Ist #womenoutloud diskriminierend?

Ist #womenoutloud diskriminierend?

Sie kam schneller als erwartet. Viel schneller. Kaum hatten wir unser Projekt #womenoutloud veröffentlicht, meldete sich ein engagierter Vater:

Warum bedarf es dafür einer abgegrenzten Community? Wäre es nicht sinnvoller einen offenen Bereich in einer übergreifenden #WOL Community anzubieten? WOL verstehe ich als Methode zur Vernetzung über „Grenzen“ hinweg. Eine abgegrenzte Community widerspricht dem #WOL Gedanken.

Wir hatten im Vorfeld mehrfach darüber diskutiert, ob der Fokus auf ein Geschlecht ausgrenzend ist. Schliesslich sind es nicht nur die Frauen, deren Leben nach der Familiengründung anders verläuft als vorher. Auch Männer tragen plötzlich mehr Verantwortung, verlieren persönliche Freiheiten und schlafen nachts schlecht. Und auch Männer können- zumindest in Deutschland- Elternzeit nehmen. Auch wenn die Statistik klar zeigt, dass dies Männer viel weniger oder kürzer tun als Frauen und dass sie nachher eher wieder Vollzeit arbeiten, gibt es sehr engagierte Väter, die sich in all den „Mütter-Diskussionen“ übergangen fühlen. Zu Recht.

Uns geht es aber bei diesem Projekt nicht um eine Abgrenzung oder gar einer Gegenüberstellung der Situationen der beiden Geschlechter.  Wir möchten in unserem Projekt ganz einfach auf eine weitere Lebenssituation hinweisen, bei der WOL eine Hilfe sein kann. Und zwar eine, die wir selbst erfahren haben und von der wir direkt etwas verstehen: Frauen im Wiedereinstieg oder der Neuorientierung. Dies kann gerade nach der Elternzeit sein, oder auch später im Familienleben- wenn die Kinder grösser werden, wenn es Veränderungen beim Arbeitsverhältnis des Vaters gibt. Dann gibt es vielleicht den alten Job nicht mehr. Und schon gar nicht in Teilzeit, ein Arbeitsverhältnis, dass vielen Frauen wichtig ist, oder bei einigen Familien sogar notwendig. Denn auch wenn Kinder in der KiTa und Schule gut betreut sind- so ganz ohne Eltern geht es dann halt doch nicht, speziell wenn die Kinder nicht in Schublade „einfach, gefügig und lernbereit“ passen.

Wir möchten also mit unserem Projekt die WOL Botschaft gezielt für ein spezifisches Bedürfnis schärfen. Wir möchten auf Basis unserer Gemeinsamkeit als Frauen mit einer Begeisterung für WOL die vor/in/nach einer Elternpause stehen unsere Erfahrungen teilen und damit – vielleicht – andere inspirieren. Dementsprechend ist #womenoutloud auch keine geschlossene Community, sondern ein Projekt, bei dem auch Männer herzlich eingeladen sind, mitzudiskutieren. Es soll eine Sub-Community in der ganzen WOL Bewegung werden, die neue Aspekte aufgreifen will, somit eine weitere, eventuell ganz andere Personengruppe auf WOL aufmerksam machen und sie für WOL begeistern will.

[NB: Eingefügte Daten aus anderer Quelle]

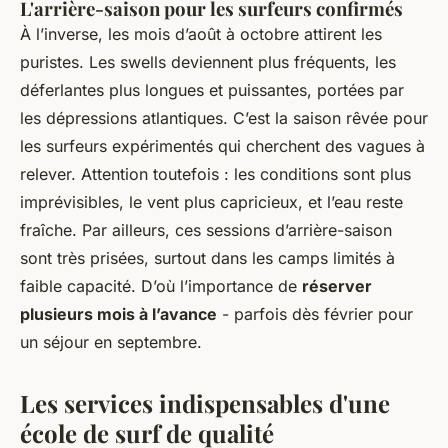
L'arrière-saison pour les surfeurs confirmés
À l’inverse, les mois d’août à octobre attirent les
puristes. Les swells deviennent plus fréquents, les
déferlantes plus longues et puissantes, portées par
les dépressions atlantiques. C’est la saison rêvée pour
les surfeurs expérimentés qui cherchent des vagues à
relever. Attention toutefois : les conditions sont plus
imprévisibles, le vent plus capricieux, et l’eau reste
fraîche. Par ailleurs, ces sessions d’arrière-saison
sont très prisées, surtout dans les camps limités à
faible capacité. D’où l’importance de
réserver
plusieurs mois à l’avance
- parfois dès février pour
un séjour en septembre.
Les services indispensables d'une
école de surf de qualité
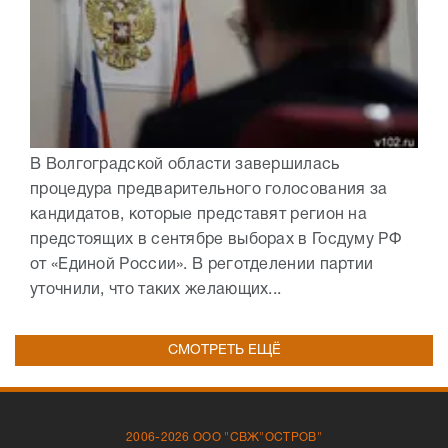
В Волгоградской области завершилась
процедура предварительного голосования за
кандидатов, которые представят регион на
предстоящих в сентябре выборах в Госдуму РФ
от «Единой России». В реготделении партии
уточнили, что таких желающих...
СМОТРЕТЬ ЕЩЁ
2006-2026 ООО "СВЖ"ОСТРОВ"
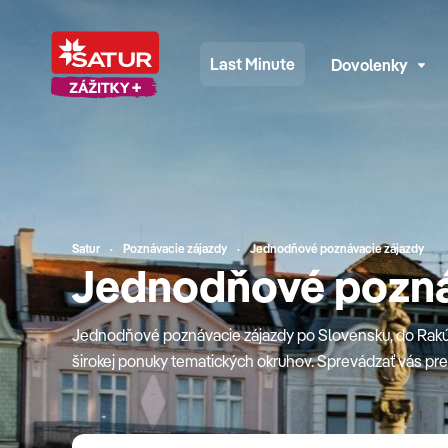
Last Minute
Dovolenky
Satur
Poznávacie zájazdy
Jednodňové poznávacie zájazdy
Jednodňové pozná
Jednodňové poznávacie zájazdy po Slovensku, do Rakús
širokej ponuky tematických okruhov. Sprevádzať vás p
Šmátrala. Na rodinných poznávacích zájazdoch sa o záb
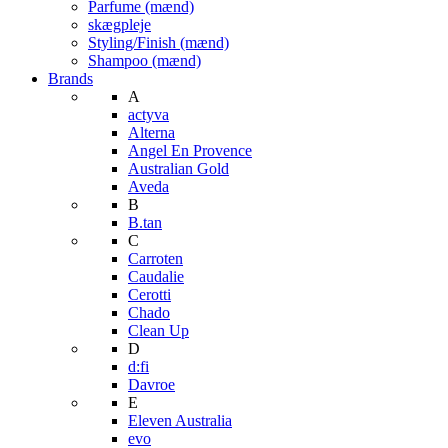
Parfume (mænd)
skægpleje
Styling/Finish (mænd)
Shampoo (mænd)
Brands
A
actyva
Alterna
Angel En Provence
Australian Gold
Aveda
B
B.tan
C
Carroten
Caudalie
Cerotti
Chado
Clean Up
D
d:fi
Davroe
E
Eleven Australia
evo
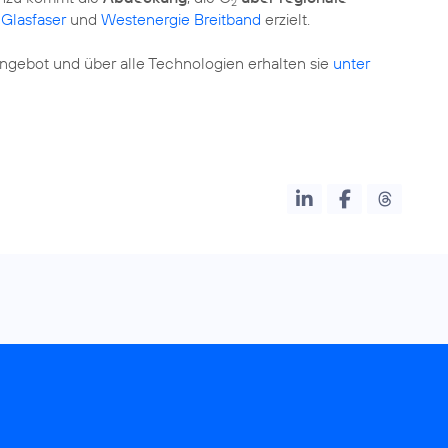
2
Glasfaser
und
Westenergie Breitband
erzielt.
ebot und über alle Technologien erhalten sie
unter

Man könnte es auch mit Audes Worten ausdrücken: Wir schneiden nur den demographischen Kuchen ein wenig anders: Wir fokussieren auf alle interessierten Frauen, egal ob deutsch, französisch, englisch, spanisch, portugiesisch oder russisch sprechend, im Gegensatz zu WOL Gruppen, die sich auf eine Sprache oder ein Land fokussieren.

Und: Wenn sich das Projekt dorthin entwickelt, dass es alle, die von einem Umbruch betroffen sind, einbezieht, dann ist das nur noch umso schöner! Lasst uns mit #womenoutloud aber dort beginnen, wo wir selbst zuhause sind.

1 Kommentar bisher

Michael MunkeEingestellt am6:39 pm - Apr 10, 2018

Wow!
Klasse geschrieben.
Vielen Dank für die Berücksichtigung meiner Anregungen.
Ich wünsche euch viel Erfolg beim verbreiten der WOL Botschaften.
Und allen Berufsrückkehrern einen weniger anstrengenden Weg durch WOL.